FCI McDowell makes more sense once you look at facility type rather than just the name. It's a medium-security Federal Correctional Institution with an attached satellite camp. When DSCC designates someone to a medium-security facility - or to a camp connected to one - FCI McDowell is among the options that fit.

FCI McDowell and its satellite camp started accepting inmates in late fiscal year 2010. That detail won't explain any individual's designation, but it helps place the facility in context within the broader BOP system.

Think medical needs played a role? Focus on OMDT. This office - part of the Health Services Division - handles designations for inmates with specific clinical requirements. It's the main reason two people with similar charges and sentences can end up in completely different facilities. One person's placement might follow the standard track; another's could be driven entirely by the medical-designation process.

Why Was My Loved One Sent to FCI McDowell?
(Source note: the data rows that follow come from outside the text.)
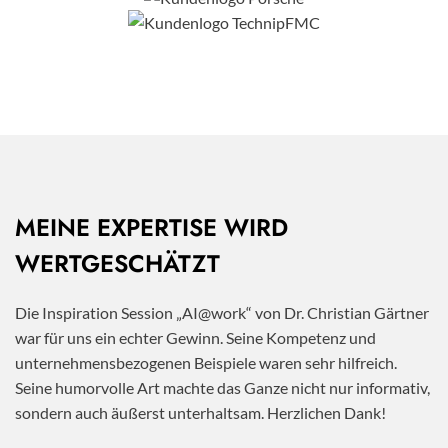
MEINE EXPERTISE WIRD
WERTGESCHÄTZT
Die Inspiration Session „AI@work“ von Dr. Christian Gärtner
war für uns ein echter Gewinn. Seine Kompetenz und
unternehmensbezogenen Beispiele waren sehr hilfreich.
Seine humorvolle Art machte das Ganze nicht nur informativ,
sondern auch äußerst unterhaltsam. Herzlichen Dank!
How the BOP's DSCC Makes Designation Decisions
  1. Confirm the facility type you’re dealing with - The DSCC can designate someone to different kinds of BOP facilities, including an FCI, so start by making sure you’re using the right terms when you ask questions.
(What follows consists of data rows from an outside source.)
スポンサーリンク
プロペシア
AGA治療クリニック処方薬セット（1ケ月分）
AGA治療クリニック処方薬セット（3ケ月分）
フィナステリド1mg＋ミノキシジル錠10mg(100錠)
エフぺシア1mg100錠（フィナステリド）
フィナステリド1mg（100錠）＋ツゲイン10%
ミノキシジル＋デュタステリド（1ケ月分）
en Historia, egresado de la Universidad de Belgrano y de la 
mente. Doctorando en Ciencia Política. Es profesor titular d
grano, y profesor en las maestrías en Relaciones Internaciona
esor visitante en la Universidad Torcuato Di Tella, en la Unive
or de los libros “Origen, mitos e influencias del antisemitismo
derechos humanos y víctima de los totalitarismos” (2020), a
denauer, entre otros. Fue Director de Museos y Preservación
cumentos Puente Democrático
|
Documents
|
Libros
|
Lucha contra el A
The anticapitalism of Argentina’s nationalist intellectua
  2. Ask what office handled the designation - DSCC handles designations in general, but if there are specific medical needs, OMDT is the office that handles those medical-related designations.
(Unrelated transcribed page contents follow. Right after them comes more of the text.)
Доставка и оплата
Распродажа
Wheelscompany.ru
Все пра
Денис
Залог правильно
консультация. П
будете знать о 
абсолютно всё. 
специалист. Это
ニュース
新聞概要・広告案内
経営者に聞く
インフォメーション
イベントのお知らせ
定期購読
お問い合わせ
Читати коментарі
  3. Keep your questions narrow and specific - Since DSCC also performs sentence computation based on court information, federal law, and BOP policy, you’ll get further by asking about the designation/sentence-computation category at issue rather than asking “why this prison?” in the abstract.
  4. Use official BOP channels to verify any details you’re told - Designation and medical-designation decisions are centralized processes; when you follow up, rely on official BOP resources and documentation rather than secondhand explanations.

Note: DSCC handles most designations, but medical needs can shift placement to OMDT. Even when you ask the right questions, there are limits on what the BOP will share about why a specific facility was chosen.